**GIVEN INFORMATION:**
________________________

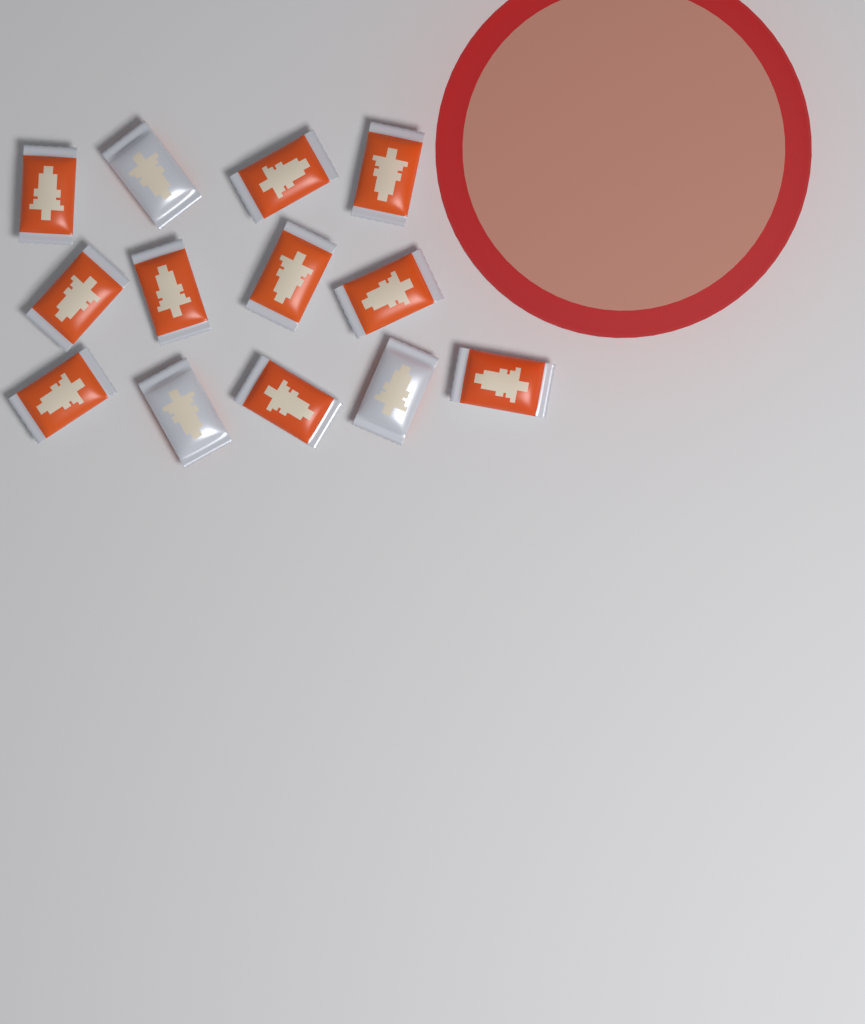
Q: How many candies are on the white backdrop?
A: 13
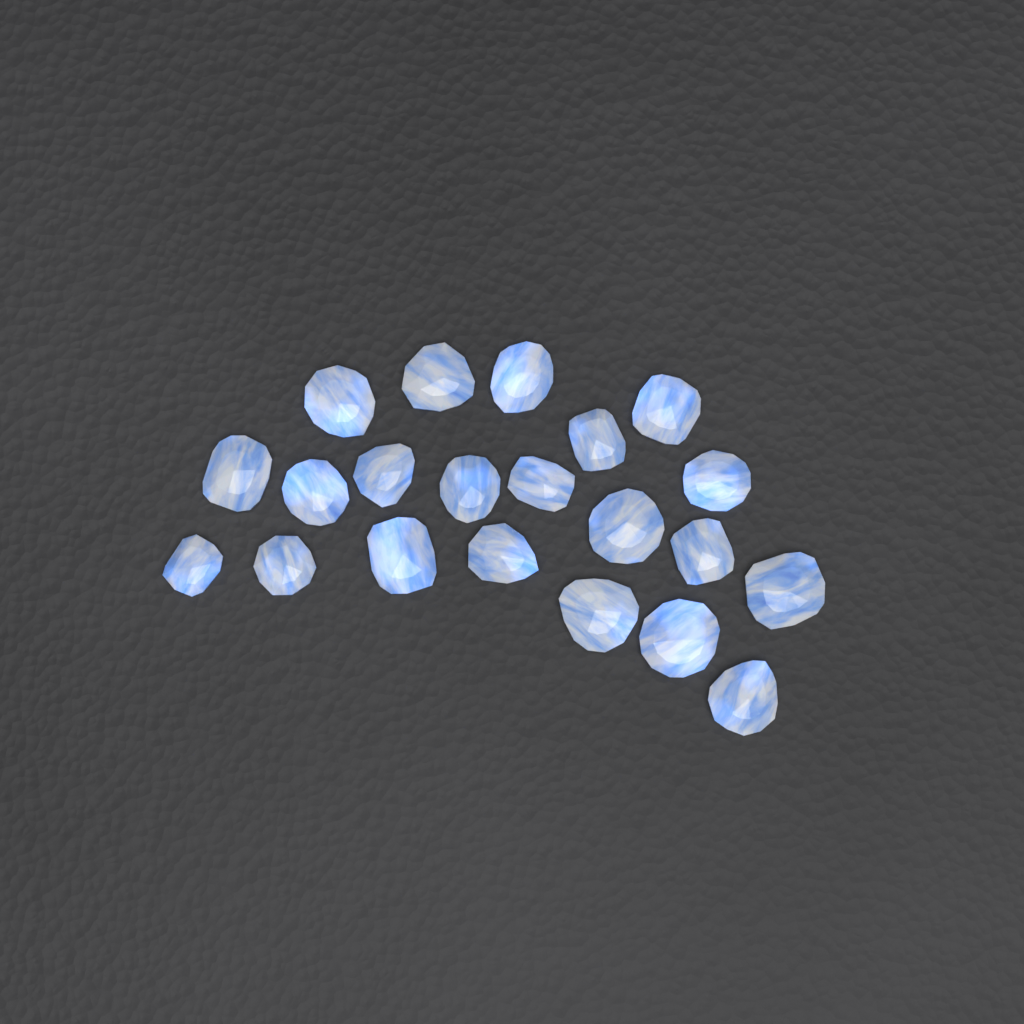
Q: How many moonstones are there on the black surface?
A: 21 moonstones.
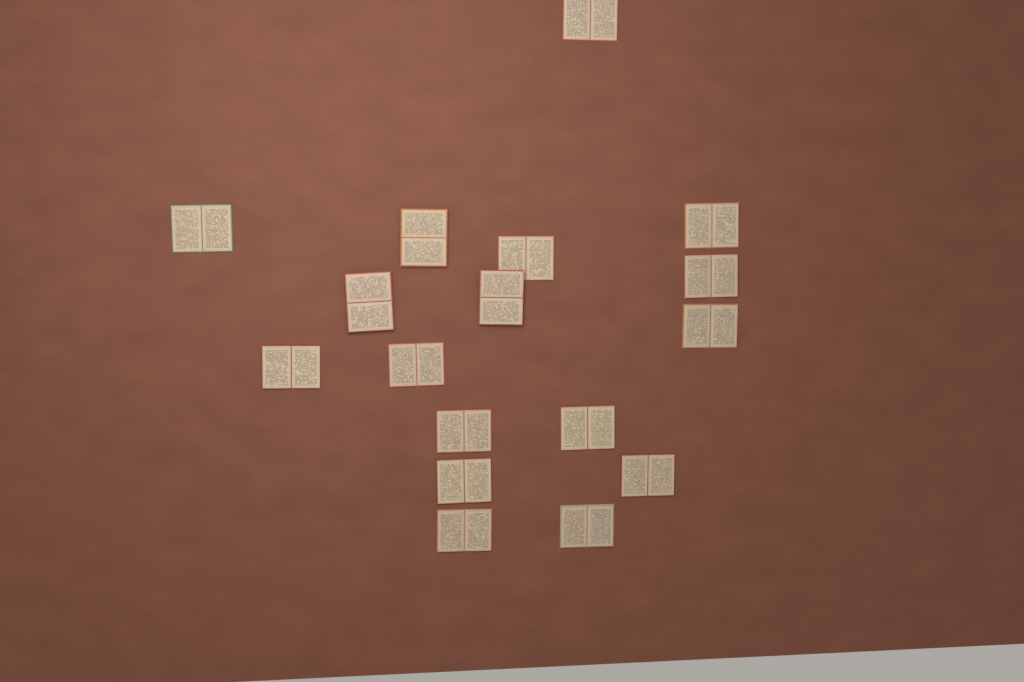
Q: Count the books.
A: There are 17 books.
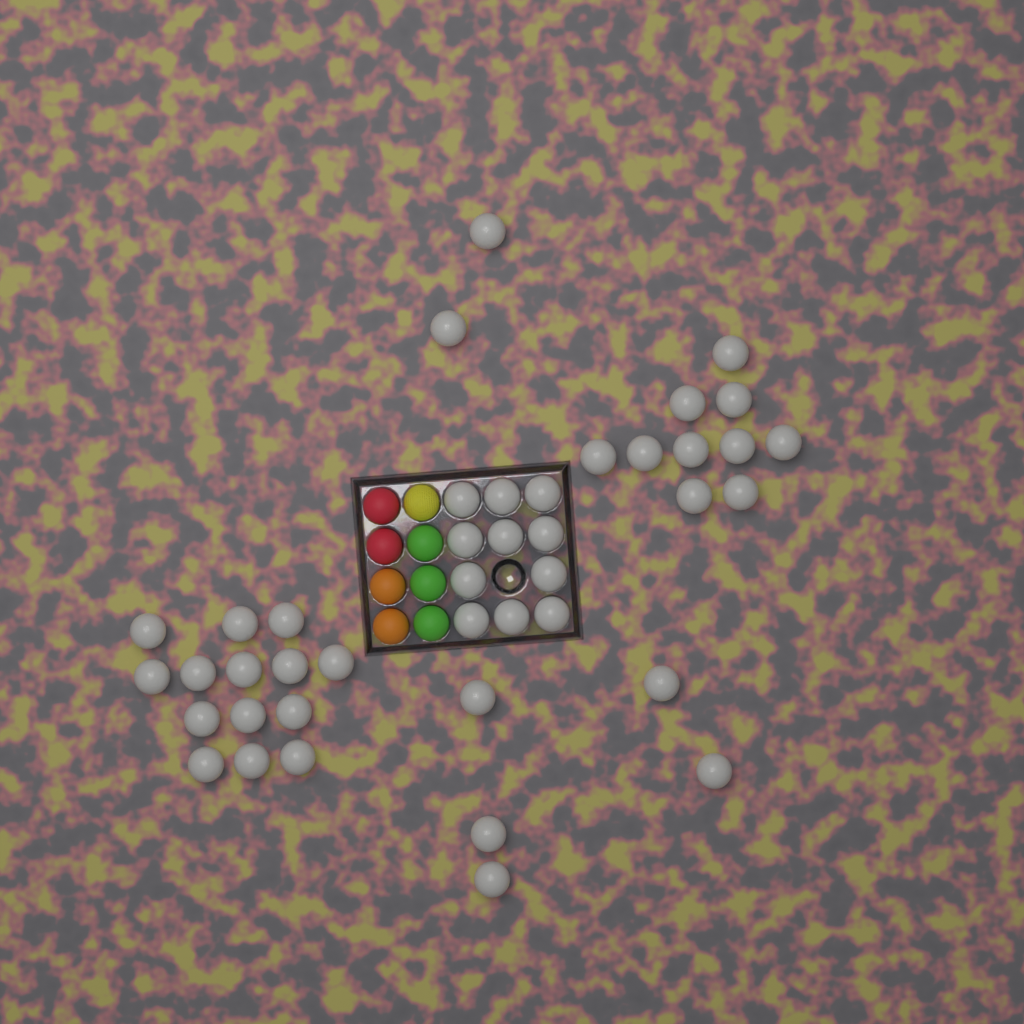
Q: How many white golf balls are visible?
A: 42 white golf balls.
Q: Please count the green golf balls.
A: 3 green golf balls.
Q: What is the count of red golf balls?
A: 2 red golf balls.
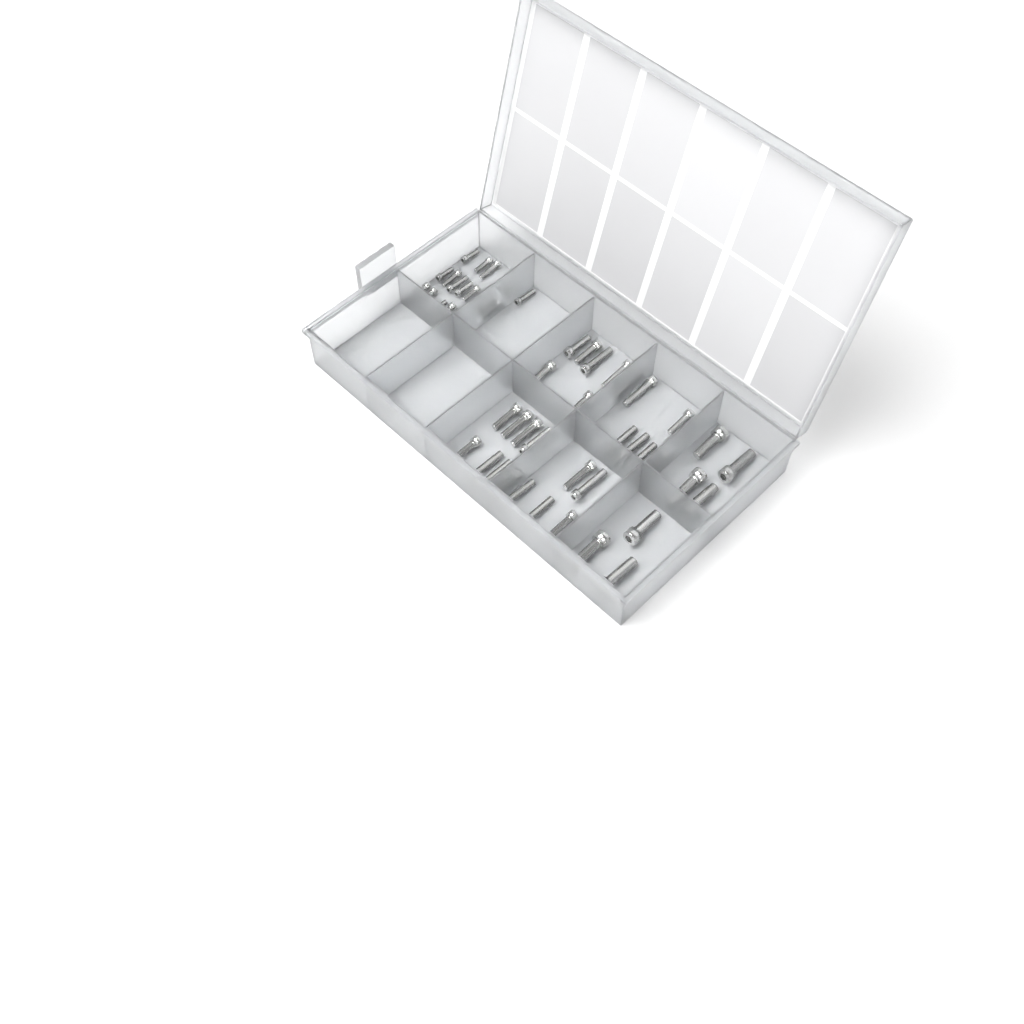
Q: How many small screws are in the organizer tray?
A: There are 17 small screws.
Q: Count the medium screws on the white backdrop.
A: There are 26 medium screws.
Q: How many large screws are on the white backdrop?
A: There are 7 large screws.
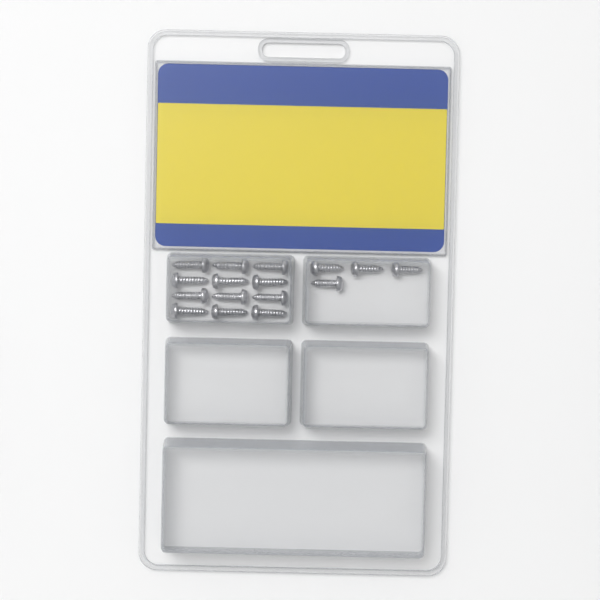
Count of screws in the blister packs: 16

________________________

**EXERCISE INSTRUCTIONS:**
Write out every row above word for word, leaving the pictures out.

**TASK RESPONSE:**
Q: How many candies are on the white backdrop?
A: 13
Q: How many moonstones are there on the black surface?
A: 21 moonstones.
Q: Count the books.
A: There are 17 books.
Q: How many white golf balls are visible?
A: 42 white golf balls.
Q: Please count the green golf balls.
A: 3 green golf balls.
Q: What is the count of red golf balls?
A: 2 red golf balls.
Q: How many small screws are in the organizer tray?
A: There are 17 small screws.
Q: Count the medium screws on the white backdrop.
A: There are 26 medium screws.
Q: How many large screws are on the white backdrop?
A: There are 7 large screws.
Count of screws in the blister packs: 16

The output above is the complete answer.